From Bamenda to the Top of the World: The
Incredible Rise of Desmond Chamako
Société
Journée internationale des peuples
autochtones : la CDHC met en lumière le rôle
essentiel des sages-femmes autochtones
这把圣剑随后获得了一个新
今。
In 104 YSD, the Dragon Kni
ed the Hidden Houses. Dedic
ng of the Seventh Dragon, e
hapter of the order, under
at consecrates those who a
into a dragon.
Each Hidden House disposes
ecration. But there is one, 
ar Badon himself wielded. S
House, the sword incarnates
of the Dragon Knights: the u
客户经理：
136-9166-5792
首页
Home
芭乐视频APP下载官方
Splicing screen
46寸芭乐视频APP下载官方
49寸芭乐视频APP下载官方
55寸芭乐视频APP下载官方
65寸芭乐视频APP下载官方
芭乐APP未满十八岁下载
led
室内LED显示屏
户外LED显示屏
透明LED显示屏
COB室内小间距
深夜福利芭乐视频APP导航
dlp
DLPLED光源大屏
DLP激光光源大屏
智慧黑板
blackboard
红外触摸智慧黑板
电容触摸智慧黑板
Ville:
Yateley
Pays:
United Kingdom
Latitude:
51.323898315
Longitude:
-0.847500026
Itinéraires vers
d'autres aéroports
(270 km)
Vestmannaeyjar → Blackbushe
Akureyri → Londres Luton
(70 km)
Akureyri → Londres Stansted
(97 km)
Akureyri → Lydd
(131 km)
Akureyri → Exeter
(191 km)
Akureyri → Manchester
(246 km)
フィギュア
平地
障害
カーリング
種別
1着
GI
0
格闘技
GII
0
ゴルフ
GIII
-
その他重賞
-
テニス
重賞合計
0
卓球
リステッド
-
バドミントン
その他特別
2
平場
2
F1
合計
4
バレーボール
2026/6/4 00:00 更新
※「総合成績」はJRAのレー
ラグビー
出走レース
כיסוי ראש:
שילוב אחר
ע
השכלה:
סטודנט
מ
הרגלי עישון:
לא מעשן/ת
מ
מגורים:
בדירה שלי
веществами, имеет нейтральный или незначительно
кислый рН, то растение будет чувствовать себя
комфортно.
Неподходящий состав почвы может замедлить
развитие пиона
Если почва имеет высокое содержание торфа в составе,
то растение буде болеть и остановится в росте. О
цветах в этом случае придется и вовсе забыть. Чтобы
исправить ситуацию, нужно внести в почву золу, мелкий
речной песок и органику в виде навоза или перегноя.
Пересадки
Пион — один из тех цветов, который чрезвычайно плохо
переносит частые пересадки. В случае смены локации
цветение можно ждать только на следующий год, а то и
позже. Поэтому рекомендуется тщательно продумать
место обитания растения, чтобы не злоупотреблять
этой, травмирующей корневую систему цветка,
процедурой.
+ + + + +
__Task directions__. Give back exactly the lines from the beginning of the records through the line containing "Each Hidden House disposes", and only those.

__Your solution__.
From Bamenda to the Top of the World: The
Incredible Rise of Desmond Chamako
Société
Journée internationale des peuples
autochtones : la CDHC met en lumière le rôle
essentiel des sages-femmes autochtones
这把圣剑随后获得了一个新
今。
In 104 YSD, the Dragon Kni
ed the Hidden Houses. Dedic
ng of the Seventh Dragon, e
hapter of the order, under
at consecrates those who a
into a dragon.
Each Hidden House disposes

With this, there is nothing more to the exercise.